• **WORK INSTRUCTIONS**: Return all of the rows below unchanged, reproducing each line in order with nothing added or left out.

• **DATA SECTION**:
□ □ □ □ □

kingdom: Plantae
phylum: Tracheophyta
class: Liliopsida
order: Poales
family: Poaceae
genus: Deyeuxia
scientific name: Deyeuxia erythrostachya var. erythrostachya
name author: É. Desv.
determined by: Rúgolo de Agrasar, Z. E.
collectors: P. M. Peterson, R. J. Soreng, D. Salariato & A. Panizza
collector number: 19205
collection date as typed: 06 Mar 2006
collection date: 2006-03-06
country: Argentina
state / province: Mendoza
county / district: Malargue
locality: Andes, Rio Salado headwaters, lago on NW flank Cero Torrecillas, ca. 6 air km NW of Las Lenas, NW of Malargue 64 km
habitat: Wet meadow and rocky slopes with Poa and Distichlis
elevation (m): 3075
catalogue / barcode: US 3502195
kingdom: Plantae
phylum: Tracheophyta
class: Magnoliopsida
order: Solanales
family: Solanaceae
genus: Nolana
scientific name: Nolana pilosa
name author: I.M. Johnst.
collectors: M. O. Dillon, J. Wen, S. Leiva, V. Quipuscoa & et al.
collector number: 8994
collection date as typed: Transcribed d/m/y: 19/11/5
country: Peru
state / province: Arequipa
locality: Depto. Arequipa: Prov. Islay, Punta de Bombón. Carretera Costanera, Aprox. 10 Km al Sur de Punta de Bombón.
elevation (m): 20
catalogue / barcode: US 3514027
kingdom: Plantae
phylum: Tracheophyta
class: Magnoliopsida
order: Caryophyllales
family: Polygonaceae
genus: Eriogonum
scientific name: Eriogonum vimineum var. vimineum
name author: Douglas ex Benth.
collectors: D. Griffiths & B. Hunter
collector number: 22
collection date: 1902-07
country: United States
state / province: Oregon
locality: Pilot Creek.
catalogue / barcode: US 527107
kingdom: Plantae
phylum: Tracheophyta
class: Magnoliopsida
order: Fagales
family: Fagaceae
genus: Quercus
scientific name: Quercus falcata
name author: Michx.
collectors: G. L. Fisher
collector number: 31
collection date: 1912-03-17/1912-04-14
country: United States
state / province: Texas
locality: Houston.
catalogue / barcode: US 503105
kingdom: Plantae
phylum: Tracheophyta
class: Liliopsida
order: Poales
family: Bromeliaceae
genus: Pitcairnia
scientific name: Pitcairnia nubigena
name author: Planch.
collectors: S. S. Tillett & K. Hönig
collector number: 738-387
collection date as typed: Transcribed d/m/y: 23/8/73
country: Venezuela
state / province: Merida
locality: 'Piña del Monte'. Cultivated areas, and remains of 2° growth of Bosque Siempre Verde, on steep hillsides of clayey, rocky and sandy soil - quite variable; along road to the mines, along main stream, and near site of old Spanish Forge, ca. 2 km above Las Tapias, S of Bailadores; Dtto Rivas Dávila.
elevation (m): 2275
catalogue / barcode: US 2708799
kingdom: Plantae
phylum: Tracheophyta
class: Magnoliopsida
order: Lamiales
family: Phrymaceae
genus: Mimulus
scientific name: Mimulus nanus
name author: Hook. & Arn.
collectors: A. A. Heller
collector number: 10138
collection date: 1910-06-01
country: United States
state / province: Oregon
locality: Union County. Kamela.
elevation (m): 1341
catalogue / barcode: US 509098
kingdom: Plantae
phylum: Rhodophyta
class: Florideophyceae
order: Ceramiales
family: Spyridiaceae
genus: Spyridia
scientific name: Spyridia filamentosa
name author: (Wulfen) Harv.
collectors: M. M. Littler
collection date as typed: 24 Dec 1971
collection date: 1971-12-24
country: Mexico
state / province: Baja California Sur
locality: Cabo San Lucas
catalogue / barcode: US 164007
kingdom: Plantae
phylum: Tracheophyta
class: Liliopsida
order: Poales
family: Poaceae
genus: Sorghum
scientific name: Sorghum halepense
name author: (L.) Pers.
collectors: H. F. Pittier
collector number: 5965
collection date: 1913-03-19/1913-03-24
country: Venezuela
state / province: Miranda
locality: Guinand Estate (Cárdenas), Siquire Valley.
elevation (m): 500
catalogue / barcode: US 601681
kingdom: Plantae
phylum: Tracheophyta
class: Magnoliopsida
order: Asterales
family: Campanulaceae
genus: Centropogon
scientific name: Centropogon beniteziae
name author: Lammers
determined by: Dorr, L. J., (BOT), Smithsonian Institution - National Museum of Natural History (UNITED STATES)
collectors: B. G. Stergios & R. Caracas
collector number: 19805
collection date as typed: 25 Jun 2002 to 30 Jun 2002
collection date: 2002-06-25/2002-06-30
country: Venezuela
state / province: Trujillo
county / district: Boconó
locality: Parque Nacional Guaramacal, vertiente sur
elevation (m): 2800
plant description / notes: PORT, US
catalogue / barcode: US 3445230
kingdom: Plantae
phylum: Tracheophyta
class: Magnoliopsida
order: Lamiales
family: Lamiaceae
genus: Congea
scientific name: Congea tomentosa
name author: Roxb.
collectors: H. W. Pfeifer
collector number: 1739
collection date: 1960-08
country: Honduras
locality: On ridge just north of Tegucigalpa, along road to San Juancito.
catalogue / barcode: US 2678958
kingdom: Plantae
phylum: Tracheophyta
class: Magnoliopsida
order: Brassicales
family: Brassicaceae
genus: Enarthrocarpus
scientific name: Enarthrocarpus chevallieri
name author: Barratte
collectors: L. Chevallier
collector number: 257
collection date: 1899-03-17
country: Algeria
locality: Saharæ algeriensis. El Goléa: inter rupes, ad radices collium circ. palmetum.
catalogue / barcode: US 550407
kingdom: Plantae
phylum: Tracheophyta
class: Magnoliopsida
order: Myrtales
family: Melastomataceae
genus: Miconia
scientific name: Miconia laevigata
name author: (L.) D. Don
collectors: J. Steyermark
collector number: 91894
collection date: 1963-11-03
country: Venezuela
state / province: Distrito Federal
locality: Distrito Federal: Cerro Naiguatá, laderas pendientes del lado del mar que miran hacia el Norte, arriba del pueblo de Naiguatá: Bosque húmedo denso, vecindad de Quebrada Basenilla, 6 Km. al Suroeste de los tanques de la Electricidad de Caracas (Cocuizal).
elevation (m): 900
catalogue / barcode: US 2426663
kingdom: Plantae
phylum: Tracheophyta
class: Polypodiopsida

□ □ □ □ □

• **FINAL RESULT**:
kingdom: Plantae
phylum: Tracheophyta
class: Liliopsida
order: Poales
family: Poaceae
genus: Deyeuxia
scientific name: Deyeuxia erythrostachya var. erythrostachya
name author: É. Desv.
determined by: Rúgolo de Agrasar, Z. E.
collectors: P. M. Peterson, R. J. Soreng, D. Salariato & A. Panizza
collector number: 19205
collection date as typed: 06 Mar 2006
collection date: 2006-03-06
country: Argentina
state / province: Mendoza
county / district: Malargue
locality: Andes, Rio Salado headwaters, lago on NW flank Cero Torrecillas, ca. 6 air km NW of Las Lenas, NW of Malargue 64 km
habitat: Wet meadow and rocky slopes with Poa and Distichlis
elevation (m): 3075
catalogue / barcode: US 3502195
kingdom: Plantae
phylum: Tracheophyta
class: Magnoliopsida
order: Solanales
family: Solanaceae
genus: Nolana
scientific name: Nolana pilosa
name author: I.M. Johnst.
collectors: M. O. Dillon, J. Wen, S. Leiva, V. Quipuscoa & et al.
collector number: 8994
collection date as typed: Transcribed d/m/y: 19/11/5
country: Peru
state / province: Arequipa
locality: Depto. Arequipa: Prov. Islay, Punta de Bombón. Carretera Costanera, Aprox. 10 Km al Sur de Punta de Bombón.
elevation (m): 20
catalogue / barcode: US 3514027
kingdom: Plantae
phylum: Tracheophyta
class: Magnoliopsida
order: Caryophyllales
family: Polygonaceae
genus: Eriogonum
scientific name: Eriogonum vimineum var. vimineum
name author: Douglas ex Benth.
collectors: D. Griffiths & B. Hunter
collector number: 22
collection date: 1902-07
country: United States
state / province: Oregon
locality: Pilot Creek.
catalogue / barcode: US 527107
kingdom: Plantae
phylum: Tracheophyta
class: Magnoliopsida
order: Fagales
family: Fagaceae
genus: Quercus
scientific name: Quercus falcata
name author: Michx.
collectors: G. L. Fisher
collector number: 31
collection date: 1912-03-17/1912-04-14
country: United States
state / province: Texas
locality: Houston.
catalogue / barcode: US 503105
kingdom: Plantae
phylum: Tracheophyta
class: Liliopsida
order: Poales
family: Bromeliaceae
genus: Pitcairnia
scientific name: Pitcairnia nubigena
name author: Planch.
collectors: S. S. Tillett & K. Hönig
collector number: 738-387
collection date as typed: Transcribed d/m/y: 23/8/73
country: Venezuela
state / province: Merida
locality: 'Piña del Monte'. Cultivated areas, and remains of 2° growth of Bosque Siempre Verde, on steep hillsides of clayey, rocky and sandy soil - quite variable; along road to the mines, along main stream, and near site of old Spanish Forge, ca. 2 km above Las Tapias, S of Bailadores; Dtto Rivas Dávila.
elevation (m): 2275
catalogue / barcode: US 2708799
kingdom: Plantae
phylum: Tracheophyta
class: Magnoliopsida
order: Lamiales
family: Phrymaceae
genus: Mimulus
scientific name: Mimulus nanus
name author: Hook. & Arn.
collectors: A. A. Heller
collector number: 10138
collection date: 1910-06-01
country: United States
state / province: Oregon
locality: Union County. Kamela.
elevation (m): 1341
catalogue / barcode: US 509098
kingdom: Plantae
phylum: Rhodophyta
class: Florideophyceae
order: Ceramiales
family: Spyridiaceae
genus: Spyridia
scientific name: Spyridia filamentosa
name author: (Wulfen) Harv.
collectors: M. M. Littler
collection date as typed: 24 Dec 1971
collection date: 1971-12-24
country: Mexico
state / province: Baja California Sur
locality: Cabo San Lucas
catalogue / barcode: US 164007
kingdom: Plantae
phylum: Tracheophyta
class: Liliopsida
order: Poales
family: Poaceae
genus: Sorghum
scientific name: Sorghum halepense
name author: (L.) Pers.
collectors: H. F. Pittier
collector number: 5965
collection date: 1913-03-19/1913-03-24
country: Venezuela
state / province: Miranda
locality: Guinand Estate (Cárdenas), Siquire Valley.
elevation (m): 500
catalogue / barcode: US 601681
kingdom: Plantae
phylum: Tracheophyta
class: Magnoliopsida
order: Asterales
family: Campanulaceae
genus: Centropogon
scientific name: Centropogon beniteziae
name author: Lammers
determined by: Dorr, L. J., (BOT), Smithsonian Institution - National Museum of Natural History (UNITED STATES)
collectors: B. G. Stergios & R. Caracas
collector number: 19805
collection date as typed: 25 Jun 2002 to 30 Jun 2002
collection date: 2002-06-25/2002-06-30
country: Venezuela
state / province: Trujillo
county / district: Boconó
locality: Parque Nacional Guaramacal, vertiente sur
elevation (m): 2800
plant description / notes: PORT, US
catalogue / barcode: US 3445230
kingdom: Plantae
phylum: Tracheophyta
class: Magnoliopsida
order: Lamiales
family: Lamiaceae
genus: Congea
scientific name: Congea tomentosa
name author: Roxb.
collectors: H. W. Pfeifer
collector number: 1739
collection date: 1960-08
country: Honduras
locality: On ridge just north of Tegucigalpa, along road to San Juancito.
catalogue / barcode: US 2678958
kingdom: Plantae
phylum: Tracheophyta
class: Magnoliopsida
order: Brassicales
family: Brassicaceae
genus: Enarthrocarpus
scientific name: Enarthrocarpus chevallieri
name author: Barratte
collectors: L. Chevallier
collector number: 257
collection date: 1899-03-17
country: Algeria
locality: Saharæ algeriensis. El Goléa: inter rupes, ad radices collium circ. palmetum.
catalogue / barcode: US 550407
kingdom: Plantae
phylum: Tracheophyta
class: Magnoliopsida
order: Myrtales
family: Melastomataceae
genus: Miconia
scientific name: Miconia laevigata
name author: (L.) D. Don
collectors: J. Steyermark
collector number: 91894
collection date: 1963-11-03
country: Venezuela
state / province: Distrito Federal
locality: Distrito Federal: Cerro Naiguatá, laderas pendientes del lado del mar que miran hacia el Norte, arriba del pueblo de Naiguatá: Bosque húmedo denso, vecindad de Quebrada Basenilla, 6 Km. al Suroeste de los tanques de la Electricidad de Caracas (Cocuizal).
elevation (m): 900
catalogue / barcode: US 2426663
kingdom: Plantae
phylum: Tracheophyta
class: Polypodiopsida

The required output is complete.